What the task requires: Write out exactly the lines below starting at the one containing "vfov_deg: 35.0" and ending at the one containing "hfov_deg: 27.0". Omit every picture.

[Excerpts from a dataset]
####################

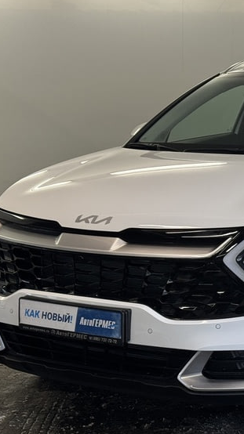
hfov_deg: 13.9
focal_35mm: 85
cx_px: 268
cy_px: 224
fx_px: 979
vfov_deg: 25.0
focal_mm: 6.76
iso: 64
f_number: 1.78
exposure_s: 1/252
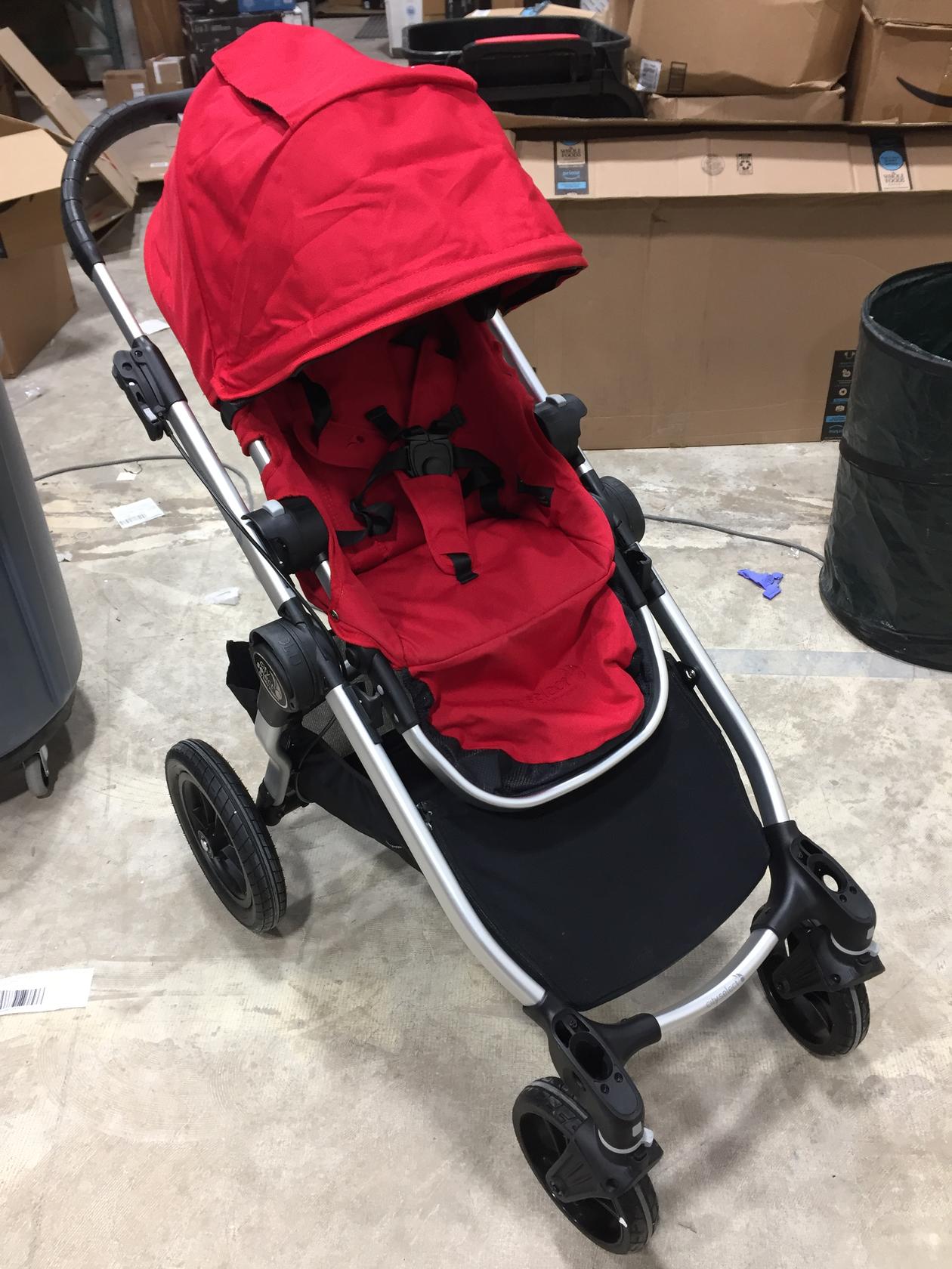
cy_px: 634
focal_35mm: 29
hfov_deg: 48.2
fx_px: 1063
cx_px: 476
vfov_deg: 61.7
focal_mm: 4.15
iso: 64
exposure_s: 1/30
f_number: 2.2
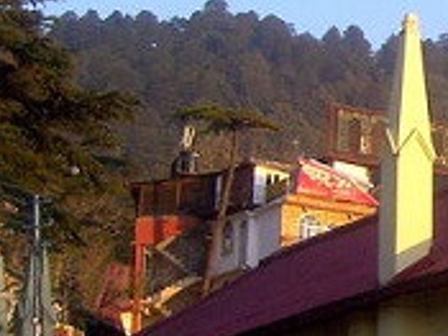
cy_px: 87
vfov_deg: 9.0
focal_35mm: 165
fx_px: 2134
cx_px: 748
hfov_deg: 11.3
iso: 80
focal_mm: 6
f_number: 2.7
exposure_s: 1/320
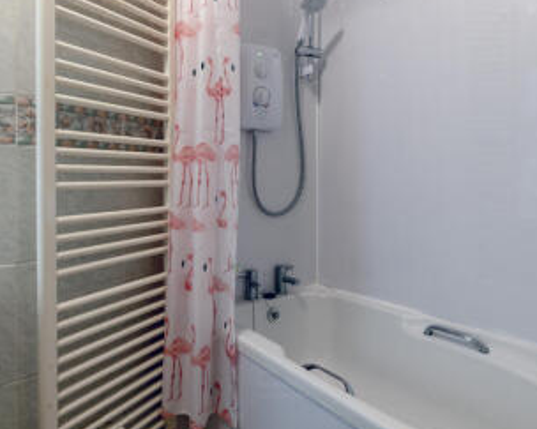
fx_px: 397
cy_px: 170
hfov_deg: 68.0
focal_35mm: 25
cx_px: 249
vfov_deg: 56.3
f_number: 8
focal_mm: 17
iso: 400
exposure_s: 1/13
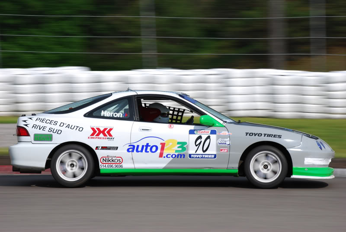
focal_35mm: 202
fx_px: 1948
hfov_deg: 10.2
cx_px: 173
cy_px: 116
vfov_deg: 6.8
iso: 100
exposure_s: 1/200
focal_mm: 135
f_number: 14
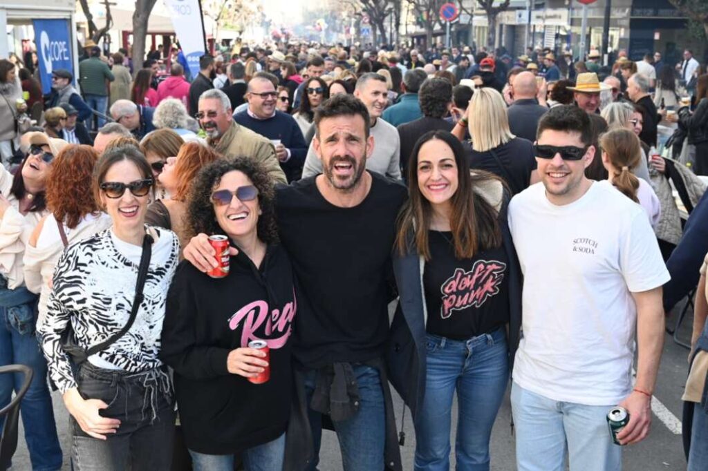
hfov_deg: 50.7
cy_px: 236
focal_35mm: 38
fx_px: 747
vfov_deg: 35.0
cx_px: 354
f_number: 5.6
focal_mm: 38
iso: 500
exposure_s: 1/500
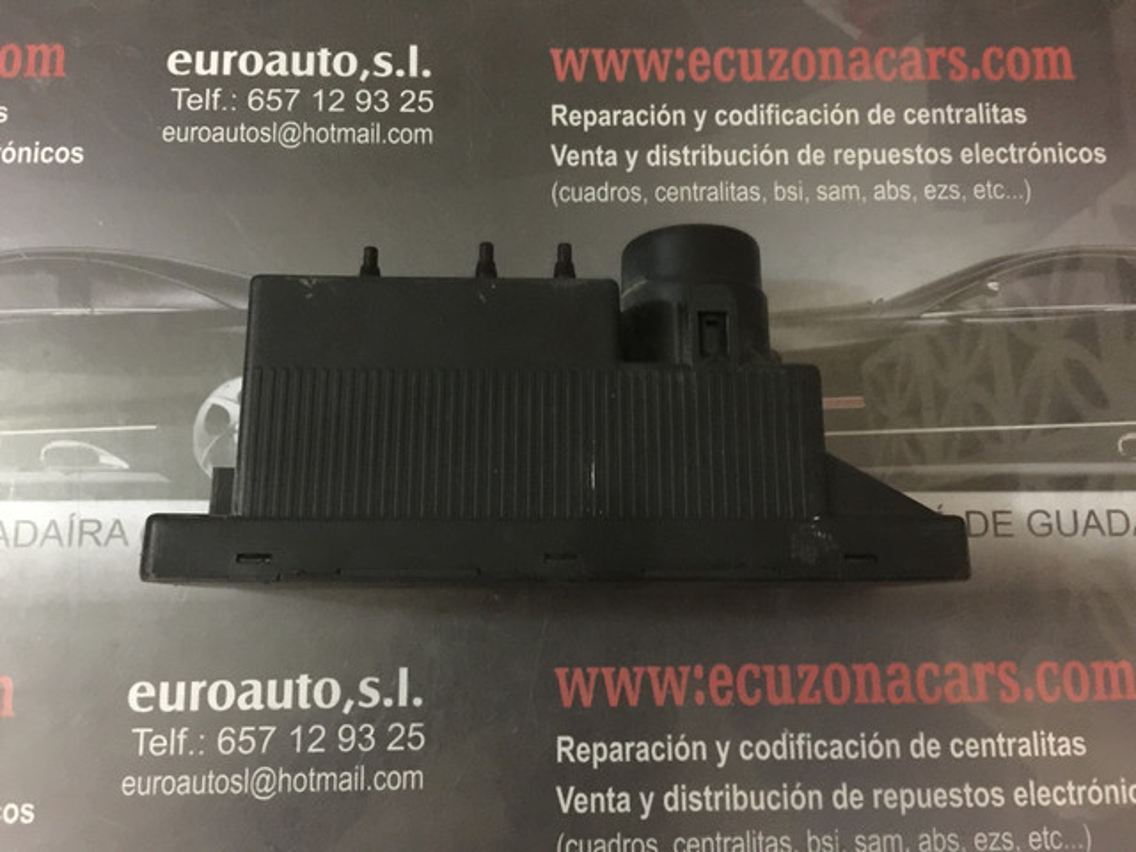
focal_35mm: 29
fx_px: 952
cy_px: 426
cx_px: 568
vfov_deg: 48.2
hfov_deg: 61.7
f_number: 2.2
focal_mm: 4.15
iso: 250
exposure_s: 1/4
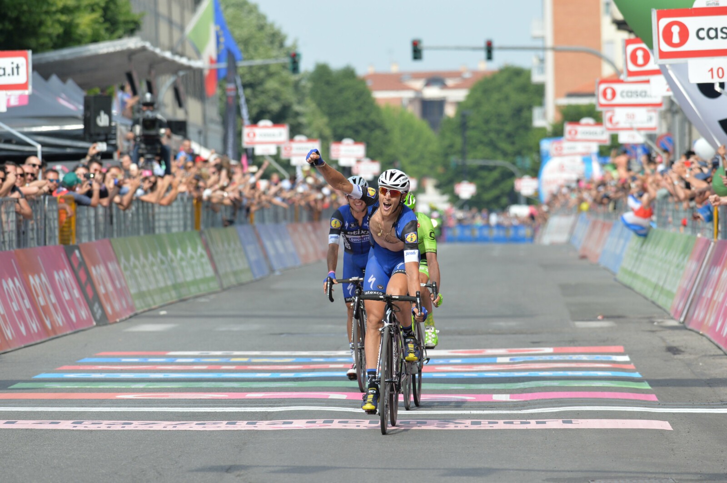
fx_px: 6051
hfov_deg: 6.9
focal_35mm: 300
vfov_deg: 4.6
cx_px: 364
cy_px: 242
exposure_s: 1/2000
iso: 800
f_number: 7.1
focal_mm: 300
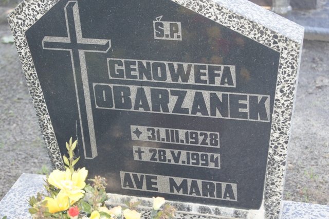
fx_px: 685
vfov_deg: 18.2
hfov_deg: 27.0
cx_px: 164
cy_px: 110
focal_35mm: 75
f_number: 5.6
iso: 640
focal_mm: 50
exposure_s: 1/125
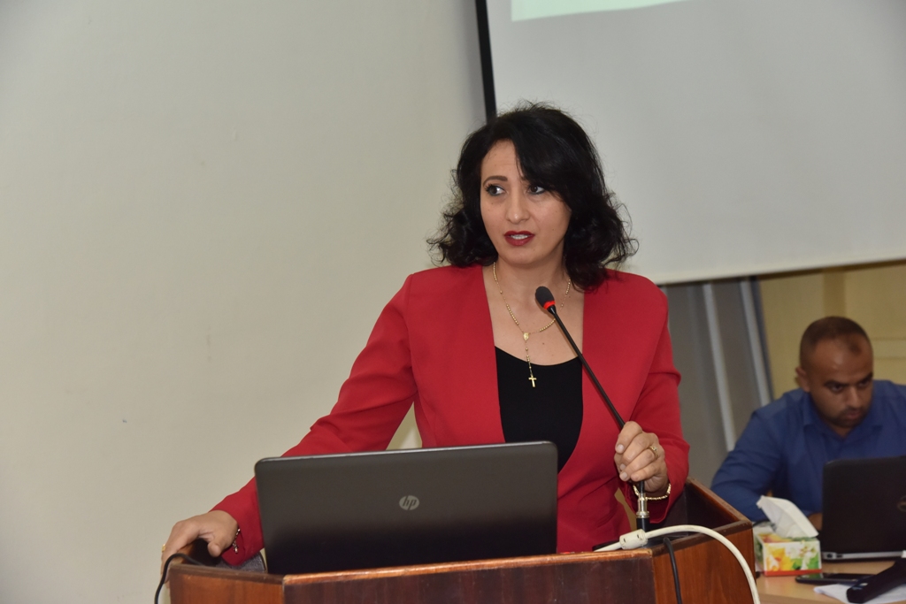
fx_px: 1661
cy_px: 302
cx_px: 453
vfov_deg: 20.6
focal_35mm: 66
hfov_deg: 30.5
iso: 1600
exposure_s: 1/200
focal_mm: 66
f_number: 5.6
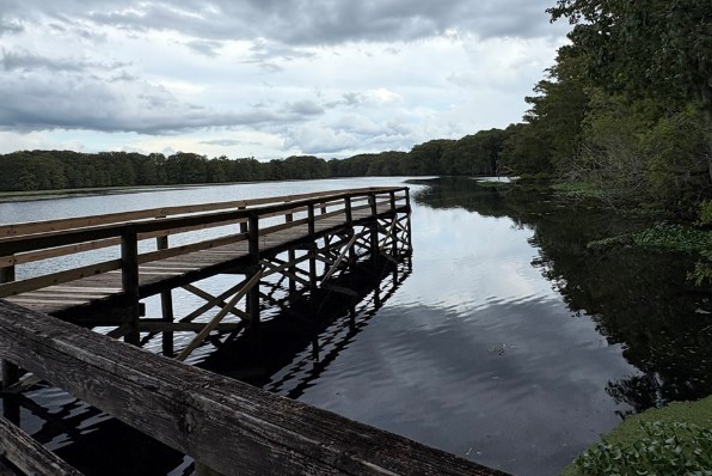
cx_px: 364
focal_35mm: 25
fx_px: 495
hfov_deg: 71.5
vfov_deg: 50.7
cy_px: 170
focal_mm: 2.22
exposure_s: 1/858
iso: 40
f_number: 2.2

####################

Solution:
vfov_deg: 35.0
cx_px: 354
f_number: 5.6
focal_mm: 38
iso: 500
exposure_s: 1/500
focal_35mm: 29
fx_px: 952
cy_px: 426
cx_px: 568
vfov_deg: 48.2
hfov_deg: 61.7
f_number: 2.2
focal_mm: 4.15
iso: 250
exposure_s: 1/4
fx_px: 6051
hfov_deg: 6.9
focal_35mm: 300
vfov_deg: 4.6
cx_px: 364
cy_px: 242
exposure_s: 1/2000
iso: 800
f_number: 7.1
focal_mm: 300
fx_px: 685
vfov_deg: 18.2
hfov_deg: 27.0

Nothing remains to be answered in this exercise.